Individuals at Risk for Hereditary Non-Polyposis Colon Cancer (HNPCC): Patients in kindreds with the cancer family syndrome (HNPCC) have a high risk of colorectal cancer and a high incidence of right-sided colon cancer. Thus, colonoscopy rather than sigmoidoscopy is recommended for screening such patients. Based on Level III evidence, the Task Force recommends screening with colonoscopy in individuals from hereditary non-polyposis colon cancer kindreds [B, II-3]. Although higher levels of evidence are usually required to give a B recommendation, the Task Force realizes that it is unlikely that more rigorous studies could be performed in this cohort of patients given the high risk of cancer and relative infrequency of hereditary non-polyposis colon cancer. The ages when screening should begin and the frequency at which colonoscopy should be performed are unclear.

Individuals with a Family History of Polyps or Colon Cancer: Patients who have only one or two first-degree relatives with colorectal cancer should be screened in the same way as average risk individuals. There is insufficient evidence to recommend colonoscopy for individuals who have a family history of colorectal polyps or cancer but do not fit the criteria for hereditary non-polyposis colon cancer [C, III]. While there is evidence that there is an increased prevalence of neoplasms in these individuals, there is insufficient information to recommend more intense screening than that of individuals at average risk. Further delineation of the risk for individuals with multiple affected family members and family members with early age of diagnosis of colorectal cancer is necessary.

Because most screening options are multiphasic, it is preferable that there is adequate infrastructure to support the implementation, assure quality control and the timely follow-up of screened individuals.

Recommendation Grade

Good evidence to support the recommendation that the condition or maneuver be specifically considered in a periodic health examination (PHE).
Fair evidence to support the recommendation that the condition or maneuver be specifically considered in a periodic health examination.
Insufficient evidence regarding inclusion or exclusion of the condition or maneuver in a periodic health examination, but recommendations may be made on other grounds.
Fair evidence to support the recommendation that the condition or maneuver be specifically excluded from a periodic health examination.
Good evidence to support the recommendation that the condition or maneuver be specifically excluded from a periodic health examination.
Quality of evidence was rated according to 5 levels

I - Evidence from at least 1 properly randomized controlled trial (RCT).

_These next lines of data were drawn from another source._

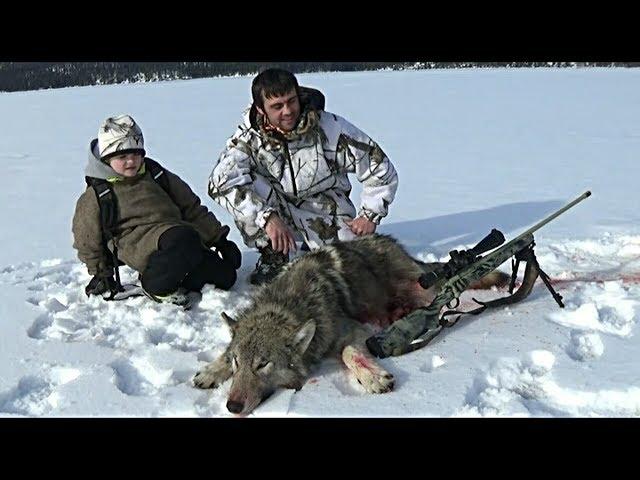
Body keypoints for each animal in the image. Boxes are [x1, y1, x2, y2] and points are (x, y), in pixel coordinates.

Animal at [192, 234, 508, 414]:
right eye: (238, 363)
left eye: (262, 364)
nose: (232, 406)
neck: (289, 304)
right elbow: (222, 354)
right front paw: (209, 371)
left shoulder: (352, 330)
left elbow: (349, 352)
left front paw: (373, 377)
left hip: (424, 289)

II-1 - Evidence from well-designed controlled trials without randomization.

II-2 - Evidence from well-designed cohort or case-control analytic studies, preferably from more than 1 centre or research group.

II-3 - Evidence from comparisons between times or places with or without the intervention. Dramatic results in uncontrolled experiments could also be included here.

III - Opinions of respected authorities, based on clinical experience, descriptive studies or reports of expert committees.